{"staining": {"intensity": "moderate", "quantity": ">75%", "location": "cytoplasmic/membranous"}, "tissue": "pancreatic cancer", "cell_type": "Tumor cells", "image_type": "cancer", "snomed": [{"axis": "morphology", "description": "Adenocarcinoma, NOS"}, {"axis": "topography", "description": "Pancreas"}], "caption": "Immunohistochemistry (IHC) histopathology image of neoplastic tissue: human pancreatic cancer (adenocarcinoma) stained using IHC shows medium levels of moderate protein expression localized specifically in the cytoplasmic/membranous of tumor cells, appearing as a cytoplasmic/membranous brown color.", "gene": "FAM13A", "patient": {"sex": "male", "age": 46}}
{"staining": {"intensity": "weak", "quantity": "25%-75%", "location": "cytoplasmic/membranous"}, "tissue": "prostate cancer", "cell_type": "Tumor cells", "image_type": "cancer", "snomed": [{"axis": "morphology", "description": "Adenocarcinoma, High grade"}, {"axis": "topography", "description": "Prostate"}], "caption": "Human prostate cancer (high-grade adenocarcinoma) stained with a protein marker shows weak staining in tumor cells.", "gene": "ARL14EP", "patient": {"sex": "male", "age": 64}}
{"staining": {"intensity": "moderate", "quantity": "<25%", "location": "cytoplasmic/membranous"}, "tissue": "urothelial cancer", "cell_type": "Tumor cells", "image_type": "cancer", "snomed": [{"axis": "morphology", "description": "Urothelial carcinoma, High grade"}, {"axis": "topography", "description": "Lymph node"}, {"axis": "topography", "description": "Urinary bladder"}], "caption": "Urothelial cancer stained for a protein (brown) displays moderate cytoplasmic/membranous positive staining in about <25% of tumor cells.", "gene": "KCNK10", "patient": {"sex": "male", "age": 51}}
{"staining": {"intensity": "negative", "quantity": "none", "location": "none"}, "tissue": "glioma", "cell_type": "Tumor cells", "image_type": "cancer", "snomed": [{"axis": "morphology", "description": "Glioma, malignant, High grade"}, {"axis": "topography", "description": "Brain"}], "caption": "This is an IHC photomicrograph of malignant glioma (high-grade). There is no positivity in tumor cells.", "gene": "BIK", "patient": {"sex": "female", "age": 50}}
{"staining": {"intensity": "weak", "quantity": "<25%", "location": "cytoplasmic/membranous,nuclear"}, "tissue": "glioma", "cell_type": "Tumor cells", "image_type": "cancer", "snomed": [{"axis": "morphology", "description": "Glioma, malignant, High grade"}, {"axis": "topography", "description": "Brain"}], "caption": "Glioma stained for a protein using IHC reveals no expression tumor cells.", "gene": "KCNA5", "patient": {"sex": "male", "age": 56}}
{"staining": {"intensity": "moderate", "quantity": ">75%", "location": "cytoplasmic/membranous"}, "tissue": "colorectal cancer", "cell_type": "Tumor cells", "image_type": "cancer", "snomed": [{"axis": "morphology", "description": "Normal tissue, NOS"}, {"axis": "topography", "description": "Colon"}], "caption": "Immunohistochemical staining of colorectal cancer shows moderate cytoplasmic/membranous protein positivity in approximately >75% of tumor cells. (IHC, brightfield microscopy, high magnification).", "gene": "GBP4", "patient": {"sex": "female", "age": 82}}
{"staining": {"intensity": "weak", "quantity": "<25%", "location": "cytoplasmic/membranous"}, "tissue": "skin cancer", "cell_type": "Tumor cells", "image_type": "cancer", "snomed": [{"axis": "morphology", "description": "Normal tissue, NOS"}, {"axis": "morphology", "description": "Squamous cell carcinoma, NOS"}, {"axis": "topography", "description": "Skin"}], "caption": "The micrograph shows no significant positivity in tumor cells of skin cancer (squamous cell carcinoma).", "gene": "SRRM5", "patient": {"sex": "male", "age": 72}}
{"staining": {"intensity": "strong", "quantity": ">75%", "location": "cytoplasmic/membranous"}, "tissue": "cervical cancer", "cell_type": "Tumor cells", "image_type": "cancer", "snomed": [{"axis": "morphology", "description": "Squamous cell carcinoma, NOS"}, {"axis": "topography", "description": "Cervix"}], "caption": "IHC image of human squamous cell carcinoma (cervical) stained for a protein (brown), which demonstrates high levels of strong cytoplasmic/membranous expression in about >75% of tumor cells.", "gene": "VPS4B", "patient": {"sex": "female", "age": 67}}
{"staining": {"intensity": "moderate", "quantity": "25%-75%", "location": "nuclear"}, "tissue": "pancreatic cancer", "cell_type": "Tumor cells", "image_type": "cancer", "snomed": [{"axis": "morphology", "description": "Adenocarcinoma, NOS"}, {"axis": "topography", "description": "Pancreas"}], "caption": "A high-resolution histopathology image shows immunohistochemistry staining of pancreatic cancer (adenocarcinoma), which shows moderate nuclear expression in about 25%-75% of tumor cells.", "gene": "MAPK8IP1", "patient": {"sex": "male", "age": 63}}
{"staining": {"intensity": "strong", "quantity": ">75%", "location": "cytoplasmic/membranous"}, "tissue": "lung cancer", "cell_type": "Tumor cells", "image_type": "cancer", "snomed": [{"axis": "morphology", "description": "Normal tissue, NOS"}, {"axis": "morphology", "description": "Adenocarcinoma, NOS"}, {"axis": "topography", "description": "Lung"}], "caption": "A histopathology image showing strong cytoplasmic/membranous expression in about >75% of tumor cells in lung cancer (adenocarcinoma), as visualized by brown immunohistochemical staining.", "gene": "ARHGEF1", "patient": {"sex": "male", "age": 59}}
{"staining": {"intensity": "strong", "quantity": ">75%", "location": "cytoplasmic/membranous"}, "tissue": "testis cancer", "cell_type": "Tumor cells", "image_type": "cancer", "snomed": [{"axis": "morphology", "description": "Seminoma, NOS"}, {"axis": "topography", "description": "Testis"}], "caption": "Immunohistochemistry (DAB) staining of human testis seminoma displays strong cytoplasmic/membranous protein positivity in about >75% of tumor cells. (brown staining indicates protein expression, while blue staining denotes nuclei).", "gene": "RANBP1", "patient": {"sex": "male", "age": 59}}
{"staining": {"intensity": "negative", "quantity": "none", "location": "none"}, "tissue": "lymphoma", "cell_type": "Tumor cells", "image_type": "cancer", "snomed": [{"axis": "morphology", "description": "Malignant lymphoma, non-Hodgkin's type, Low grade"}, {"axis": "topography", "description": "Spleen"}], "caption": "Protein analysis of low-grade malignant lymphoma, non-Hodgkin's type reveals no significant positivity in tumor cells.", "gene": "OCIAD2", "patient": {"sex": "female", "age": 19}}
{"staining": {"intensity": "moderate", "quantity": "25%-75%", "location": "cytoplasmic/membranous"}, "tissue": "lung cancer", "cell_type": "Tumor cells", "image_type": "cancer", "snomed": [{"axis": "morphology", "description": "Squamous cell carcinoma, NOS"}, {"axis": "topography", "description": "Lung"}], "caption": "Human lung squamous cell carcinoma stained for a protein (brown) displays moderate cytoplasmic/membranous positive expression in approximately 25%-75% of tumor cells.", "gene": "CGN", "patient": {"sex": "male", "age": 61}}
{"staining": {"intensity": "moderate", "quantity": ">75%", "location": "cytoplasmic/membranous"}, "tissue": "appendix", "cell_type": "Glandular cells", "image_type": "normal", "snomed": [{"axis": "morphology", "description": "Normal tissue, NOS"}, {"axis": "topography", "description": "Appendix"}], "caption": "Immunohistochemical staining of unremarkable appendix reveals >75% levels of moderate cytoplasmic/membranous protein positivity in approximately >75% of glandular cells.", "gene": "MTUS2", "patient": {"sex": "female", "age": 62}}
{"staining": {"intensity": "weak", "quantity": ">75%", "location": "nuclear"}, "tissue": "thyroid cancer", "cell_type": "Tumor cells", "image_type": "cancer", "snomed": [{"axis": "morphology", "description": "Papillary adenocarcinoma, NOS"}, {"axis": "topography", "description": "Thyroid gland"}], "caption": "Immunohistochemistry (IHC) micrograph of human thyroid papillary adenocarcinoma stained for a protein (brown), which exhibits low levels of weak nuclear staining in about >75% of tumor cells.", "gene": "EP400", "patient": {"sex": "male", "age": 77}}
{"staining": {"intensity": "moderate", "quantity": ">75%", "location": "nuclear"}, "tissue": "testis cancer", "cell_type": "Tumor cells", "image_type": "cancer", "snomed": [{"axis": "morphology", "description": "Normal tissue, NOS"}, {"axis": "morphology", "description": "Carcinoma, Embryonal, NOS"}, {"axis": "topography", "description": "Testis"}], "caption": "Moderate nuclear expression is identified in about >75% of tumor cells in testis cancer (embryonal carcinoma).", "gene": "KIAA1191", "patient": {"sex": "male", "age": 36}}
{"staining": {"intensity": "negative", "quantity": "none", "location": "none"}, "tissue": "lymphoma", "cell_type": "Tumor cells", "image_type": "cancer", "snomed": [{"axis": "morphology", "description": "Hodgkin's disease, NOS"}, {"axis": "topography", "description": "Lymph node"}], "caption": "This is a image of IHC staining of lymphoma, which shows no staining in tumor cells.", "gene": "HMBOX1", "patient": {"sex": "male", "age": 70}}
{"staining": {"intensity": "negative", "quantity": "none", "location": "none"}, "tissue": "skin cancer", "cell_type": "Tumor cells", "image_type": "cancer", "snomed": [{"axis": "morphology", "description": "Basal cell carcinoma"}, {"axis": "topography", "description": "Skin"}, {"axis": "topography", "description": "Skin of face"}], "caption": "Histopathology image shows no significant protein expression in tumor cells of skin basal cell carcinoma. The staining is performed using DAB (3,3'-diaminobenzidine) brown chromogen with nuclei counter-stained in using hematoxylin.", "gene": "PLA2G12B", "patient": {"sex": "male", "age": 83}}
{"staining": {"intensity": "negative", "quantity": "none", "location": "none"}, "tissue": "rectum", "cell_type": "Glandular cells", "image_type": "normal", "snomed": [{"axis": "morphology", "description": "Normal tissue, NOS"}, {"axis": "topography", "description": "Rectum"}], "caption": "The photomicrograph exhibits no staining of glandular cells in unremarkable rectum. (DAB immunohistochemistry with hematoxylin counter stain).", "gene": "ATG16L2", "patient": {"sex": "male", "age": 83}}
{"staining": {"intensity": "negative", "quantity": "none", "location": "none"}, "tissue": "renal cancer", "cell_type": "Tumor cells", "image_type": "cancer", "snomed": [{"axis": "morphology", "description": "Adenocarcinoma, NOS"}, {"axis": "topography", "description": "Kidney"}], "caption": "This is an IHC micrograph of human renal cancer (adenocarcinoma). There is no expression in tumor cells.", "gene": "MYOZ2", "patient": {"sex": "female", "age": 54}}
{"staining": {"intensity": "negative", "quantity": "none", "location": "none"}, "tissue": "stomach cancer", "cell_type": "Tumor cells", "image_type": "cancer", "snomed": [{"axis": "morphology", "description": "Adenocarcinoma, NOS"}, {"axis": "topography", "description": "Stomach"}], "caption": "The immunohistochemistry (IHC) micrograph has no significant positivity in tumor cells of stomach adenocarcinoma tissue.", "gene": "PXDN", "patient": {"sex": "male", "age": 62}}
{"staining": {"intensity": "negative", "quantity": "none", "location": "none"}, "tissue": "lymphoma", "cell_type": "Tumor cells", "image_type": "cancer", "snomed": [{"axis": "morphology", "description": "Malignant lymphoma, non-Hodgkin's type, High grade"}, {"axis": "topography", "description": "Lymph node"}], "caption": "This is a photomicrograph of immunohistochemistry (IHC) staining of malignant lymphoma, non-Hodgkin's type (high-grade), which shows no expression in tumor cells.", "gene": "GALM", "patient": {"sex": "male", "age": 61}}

__Task goal__
In the listing above, find the line with "(DAB) staining of" and the line with "non-Hodgkin's type, Low"; set down exactly those two lines and every line between them, nothing more.

__Solution for this exercise__
{"staining": {"intensity": "strong", "quantity": ">75%", "location": "cytoplasmic/membranous"}, "tissue": "testis cancer", "cell_type": "Tumor cells", "image_type": "cancer", "snomed": [{"axis": "morphology", "description": "Seminoma, NOS"}, {"axis": "topography", "description": "Testis"}], "caption": "Immunohistochemistry (DAB) staining of human testis seminoma displays strong cytoplasmic/membranous protein positivity in about >75% of tumor cells. (brown staining indicates protein expression, while blue staining denotes nuclei).", "gene": "RANBP1", "patient": {"sex": "male", "age": 59}}
{"staining": {"intensity": "negative", "quantity": "none", "location": "none"}, "tissue": "lymphoma", "cell_type": "Tumor cells", "image_type": "cancer", "snomed": [{"axis": "morphology", "description": "Malignant lymphoma, non-Hodgkin's type, Low grade"}, {"axis": "topography", "description": "Spleen"}], "caption": "Protein analysis of low-grade malignant lymphoma, non-Hodgkin's type reveals no significant positivity in tumor cells.", "gene": "OCIAD2", "patient": {"sex": "female", "age": 19}}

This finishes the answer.